Fay by Larry Brown

Algonquin Books of Chapel Hill 2000 510 pp. 24.95

Copyright © Steven E. Alford

 

Emerging on foot from the bleak woods outside Oxford, Mississippi, Fay Jones isn't going anywhere in particular, just away from her brutal, abusive, drunken father. Armed with a fifth-grade education, virtually no experience of ordinary life outside of sharecropping, and a body that would stop a clock, this seventeen-year-old is primed to change some men's lives. For the worse. Much worse.

Stepping out of the pages of Larry Brown's earlier, much-praised novel, Joe , Fay seems like an accident waiting to happen. And indeed, much of this novel reads like a slow-motion car wreck, both literally and figuratively. However, the suffering the victims of Fay's sexuality endure results not from their moral defectiveness, but in trying to express the best in them: trying to love Fay is an unexpected ticket to violence and self-destruction.

Sam Harris, a cop, discovers her walking along a roadside near Batesville, tattered and hungry. He takes her to his home at Cole's Point, introducing her to his wife, Amy. A few years earlier, Sam and Amy had lost their daughter in a car wreck, and Sam hoped that Fay would somehow bring them back together from their sad estrangement.

"With Sam and Amy, the days grew in number and after a while it began to seem that she had never had any life but this one of friendship, good food and a nice bed to sleep in at night."

Over time, however, Fay becomes an unanticipated rope in a tug-of-war between the couple, each seeking her attention and affection. Amy's drinking, combined with Sam's infidelity with another woman, add complications to Fay's presence in the house, culminating in multiple violent events that send Fay down the road to Biloxi.

On the coast Fay meets Reena, a waitress and local stripper, and the strip club's bouncer, the huge, silent, and imposing Aaron. Soon Fay finds herself enmeshed in a series of relationships that draw her into the frightening, but protective orbit of Aaron. We learn that, inevitably, the paths of Sam and Aaron must cross, as they seek to control Fay and have her for their own.

Narratively, this is dangerous territory: in the hands of a less-skilled writer, Fay could come across as a white trash Lolita and mere sexual object or an annoying wise-beyond-her-years sexpot.
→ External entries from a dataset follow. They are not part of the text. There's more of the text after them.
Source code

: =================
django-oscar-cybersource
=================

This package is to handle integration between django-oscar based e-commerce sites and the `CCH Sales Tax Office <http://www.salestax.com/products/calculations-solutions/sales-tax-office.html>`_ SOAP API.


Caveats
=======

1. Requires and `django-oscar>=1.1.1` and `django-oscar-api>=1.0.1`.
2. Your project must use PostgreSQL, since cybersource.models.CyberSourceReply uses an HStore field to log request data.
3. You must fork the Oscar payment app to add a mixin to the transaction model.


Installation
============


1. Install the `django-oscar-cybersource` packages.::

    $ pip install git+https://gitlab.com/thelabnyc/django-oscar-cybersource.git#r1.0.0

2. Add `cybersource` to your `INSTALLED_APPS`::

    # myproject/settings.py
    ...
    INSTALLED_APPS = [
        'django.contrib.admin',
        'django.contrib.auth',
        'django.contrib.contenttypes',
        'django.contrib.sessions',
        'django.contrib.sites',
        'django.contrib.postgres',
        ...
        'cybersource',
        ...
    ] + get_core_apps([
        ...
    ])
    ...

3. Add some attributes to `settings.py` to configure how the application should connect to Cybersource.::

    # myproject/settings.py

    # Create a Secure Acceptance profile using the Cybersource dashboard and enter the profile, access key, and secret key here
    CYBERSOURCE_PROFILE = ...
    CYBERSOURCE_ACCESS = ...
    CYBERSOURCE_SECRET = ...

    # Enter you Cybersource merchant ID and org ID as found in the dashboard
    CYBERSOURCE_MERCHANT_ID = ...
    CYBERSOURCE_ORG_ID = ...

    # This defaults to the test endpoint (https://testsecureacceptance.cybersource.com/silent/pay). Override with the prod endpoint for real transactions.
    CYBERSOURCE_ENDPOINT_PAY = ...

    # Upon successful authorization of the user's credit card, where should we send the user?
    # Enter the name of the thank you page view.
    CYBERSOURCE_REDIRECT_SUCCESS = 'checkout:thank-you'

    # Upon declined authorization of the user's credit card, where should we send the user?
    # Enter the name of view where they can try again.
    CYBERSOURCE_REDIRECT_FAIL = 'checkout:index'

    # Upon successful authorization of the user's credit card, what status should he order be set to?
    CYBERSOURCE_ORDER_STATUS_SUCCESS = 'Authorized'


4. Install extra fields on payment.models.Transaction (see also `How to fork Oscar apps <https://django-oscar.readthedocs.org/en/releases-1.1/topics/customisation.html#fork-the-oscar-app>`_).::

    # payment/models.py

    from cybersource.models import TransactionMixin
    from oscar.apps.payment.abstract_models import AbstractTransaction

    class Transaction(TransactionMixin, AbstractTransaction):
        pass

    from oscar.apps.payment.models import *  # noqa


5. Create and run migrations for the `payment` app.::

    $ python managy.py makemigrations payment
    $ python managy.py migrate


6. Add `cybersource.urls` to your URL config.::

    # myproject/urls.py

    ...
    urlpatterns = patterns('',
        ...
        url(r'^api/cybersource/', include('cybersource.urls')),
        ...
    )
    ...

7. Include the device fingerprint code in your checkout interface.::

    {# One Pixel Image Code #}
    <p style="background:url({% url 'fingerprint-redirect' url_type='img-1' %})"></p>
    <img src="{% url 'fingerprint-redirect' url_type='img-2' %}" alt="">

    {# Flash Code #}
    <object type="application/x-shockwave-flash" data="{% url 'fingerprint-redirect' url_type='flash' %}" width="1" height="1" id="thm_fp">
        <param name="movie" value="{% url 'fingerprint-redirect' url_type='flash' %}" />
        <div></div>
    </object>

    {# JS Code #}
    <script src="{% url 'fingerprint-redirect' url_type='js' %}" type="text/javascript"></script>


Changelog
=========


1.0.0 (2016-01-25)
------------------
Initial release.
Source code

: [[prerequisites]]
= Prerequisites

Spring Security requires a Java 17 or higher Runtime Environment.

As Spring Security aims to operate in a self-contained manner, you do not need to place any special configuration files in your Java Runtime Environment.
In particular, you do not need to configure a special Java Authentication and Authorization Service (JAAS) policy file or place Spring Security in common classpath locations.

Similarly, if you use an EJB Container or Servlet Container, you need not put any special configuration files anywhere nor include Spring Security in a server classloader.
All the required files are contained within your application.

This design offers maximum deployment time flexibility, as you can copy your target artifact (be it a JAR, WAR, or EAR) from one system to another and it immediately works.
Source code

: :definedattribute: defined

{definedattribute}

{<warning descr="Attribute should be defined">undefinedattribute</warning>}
Brown expertly realizes her, and the men in her life, as believable characters with emotional stakes that we can identify with and understand.

Although this novel is rooted like kudzu in the Mississippi soil, its heroine harkens back to none other than Lulu, the character immortalized by Louise Brooks in G. W. Pabst's 1928 masterpiece, Pandora's Box . Both the film and Brown's novel feature a woman whose naïve yet knowing sexuality is simply irresistible to those around her.

The glacially deliberative pacing may annoy some readers, who might consider that, at 517 pages, the novel could have spent some time in an editorial aerobics class. Others will find the slowly moving narrative ominous in the manner of a classical tragedy.

What is undeniable is that Larry Brown writes about what he knows, and that knowledge renders his prose absolutely convincing. The desolate world of his characters, an endless sequence of beers and cigarettes, punctuated by the inevitable gunshot, is a grim reminder that for many, love and the search for it yields only despair and death. Classically tragic in its vision, Brown's haunting novel will send the reader seeking his other works, not for amusement, but for a glimpse into a world that is made true in the telling.